The Super Bowl was played, watched, and is now past us. Along with the football game, many people got to enjoy watching the entertaining yet pricey commercials. With a $4.5 million price tag for a thirty second run time, it isn’t just anyone who can afford advertising during the big game. So with big budget gaming companies making tons of cash, it would make sense to see more commercials for video games during these big time slots.

Not to disappoint, video games were advertised during the Super Bowl, but probably not as expected. The only three games to have commercials air nationally were free to play mobile games. Most people would only expect the newest AAA game to have that level of exposure. Those games have huge budgets so it would make sense that they would have enough cash to throw down for an event like this.

What we are seeing, however, is that mobile gaming and its business model is succeeding in a big way. Most free to play mobile games, including the ones that aired in the Super Bowl, have pretty basic gameplay mechanics. They do not involve a ton of programming and are relatively simple to design. So with such low production costs, how do they make so much money?

There are different tactics used to inflate profits. The first being that acquiring the game is free. Obviously, giving the game away for free may not seem to make sense on a fiscal stand point for creating profits directly. The genius behind it is that it increases the amount of people that will actually play the game tremendously.

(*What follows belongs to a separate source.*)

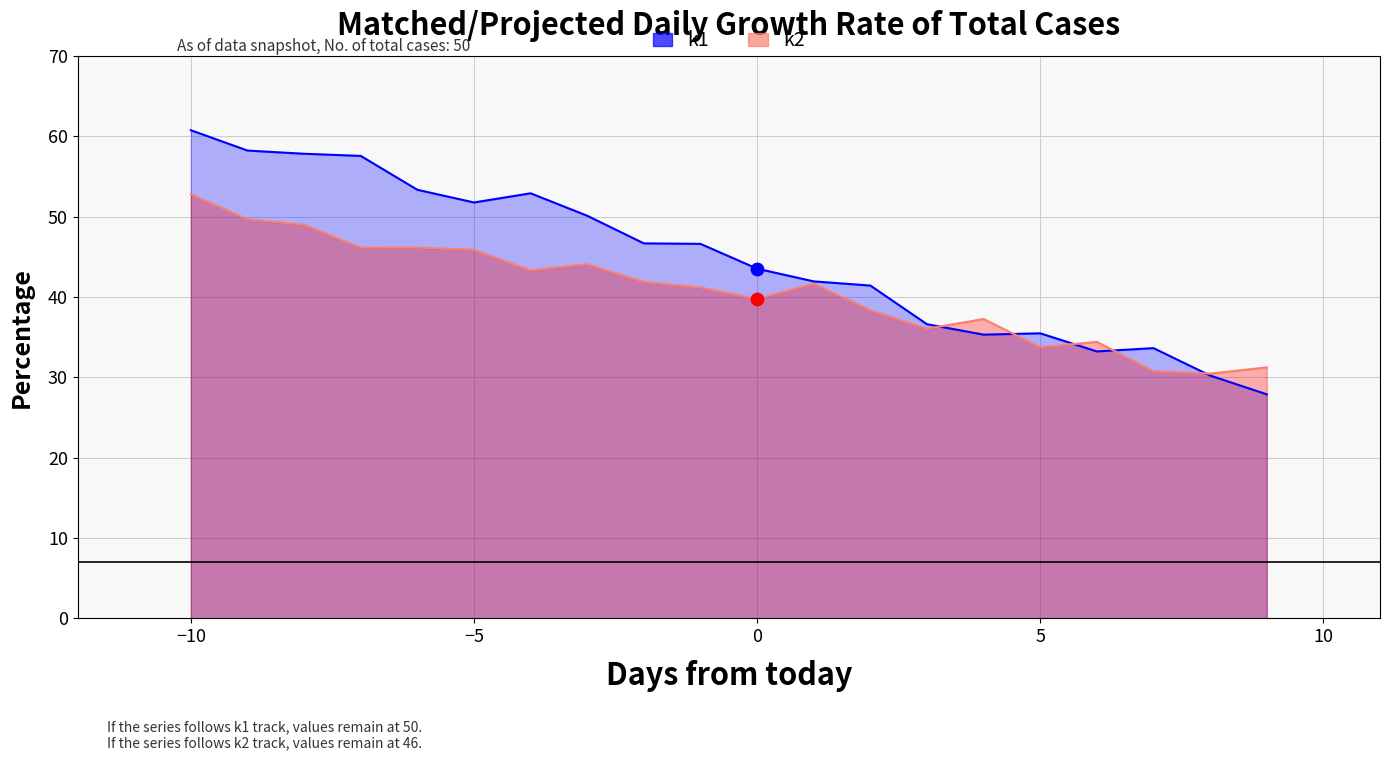

Is the value of k1 at −5 greater than the value of k2 at 5?

Yes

People are hesitant with their money, but everyone loves free. Giving low level entertainment for free is still free entertainment. Once the game hits a certain level of popularity and there are enough copies downloaded, the money advertisers pay the creators more than makes up for what they lose in game sales.

There are also crafty incentives to spend more money. Often these games will employ some type of real life money reward system. Sure the game is free, but if you want to level up your character really fast you need a bunch of gems or rubies or coins or whatever. This is common in gaming, but the difference is that in traditional gaming, those rewards were given to the player by playing the game and accomplishing missions. In mobile gaming, these rewards are bought with real cold hard currency.

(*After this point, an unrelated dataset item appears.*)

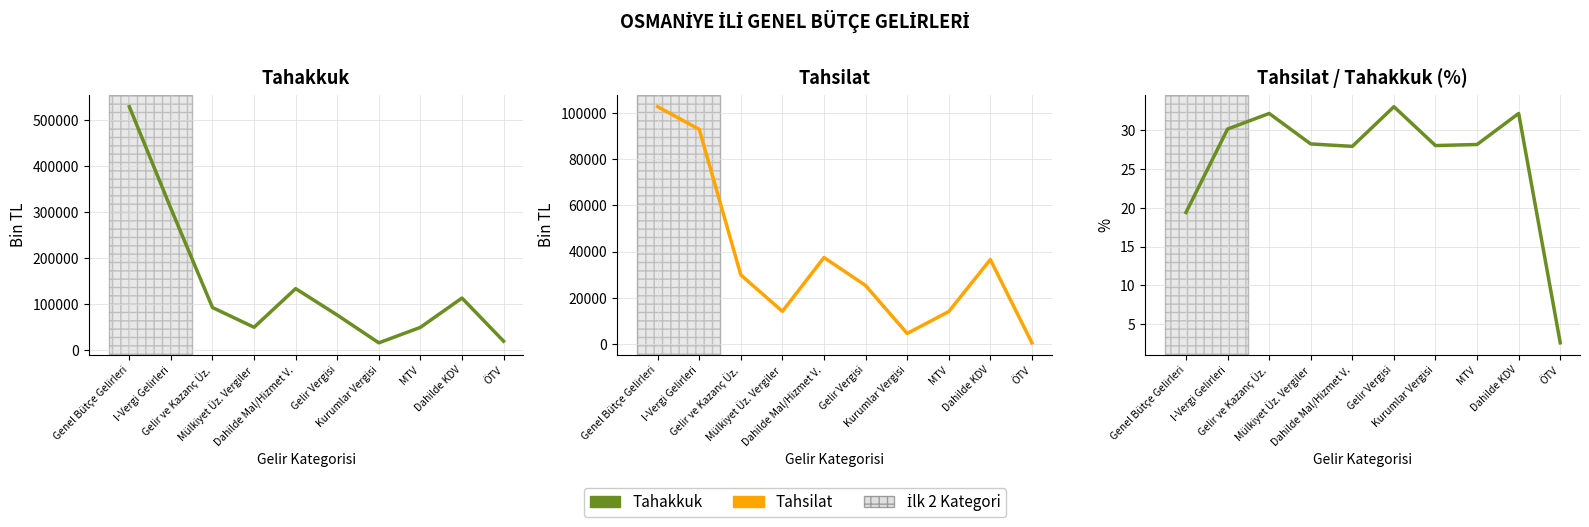

What is the maximum value for Tahsilat/Tahakkuk (%)?

33.0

As I said before, the gameplay is also relatively simple and for a large market, that is also a money maker. Many “gamers” of the current century really aren’t looking for any type of challenge. Before, all games were based around some sort of puzzle or obstacle that needed to be solved or conquered.

These games do not value challenging obstacles and lean more towards volume of gameplay. They can give you 600 levels and when you get to one that’s too hard, you can just buy a power up and blow everything up on the screen. No big deal. Tired of waiting for your castle to be built in the game? Ok, just buy this sack of magic pebbles and it’ll be done faster. There are fistfuls of people that prefer this style of gaming opposed to games that challenge your wit or skill.

So these games tend to just soak up money without trying because people are apparently willing to spend their time and money on them. Whether this is due to some sort of addiction that people have to complete what they started or they just have money falling out of their pockets, the formula is working. So does this mean these games are making more money and are more successful than big budget platform games? The answer is a very disappointing, we’ll see.

The Super Bowl is a somewhat unfair battleground because the market for mobile games and platform games are different. Most big budget games have thrown a lot of money to advertising before the holiday season. A lot of big launch titles come out around then and more people are inclined to make bigger purchases around the holidays. A lot of money is also saved for E3 which is at the start of the summer.

These mobile games are smart to capitalize in a slot like the Super Bowl because over 110 million people are watching. Almost every single one of those people has a phone and the games are free. It just takes that 30 second commercial, a couple clicks here and there, and the profit for these games soar ever higher and higher.

Mobile games are interesting, but it is not time to start screaming industry apocalypse. The market for these games is very compelling, but there is still a large market for the competitive, attentive gamer. Mobile games are nice as time wasters here and there, but there is still credit given to games that are larger, immersive, environment building, and mentally testing.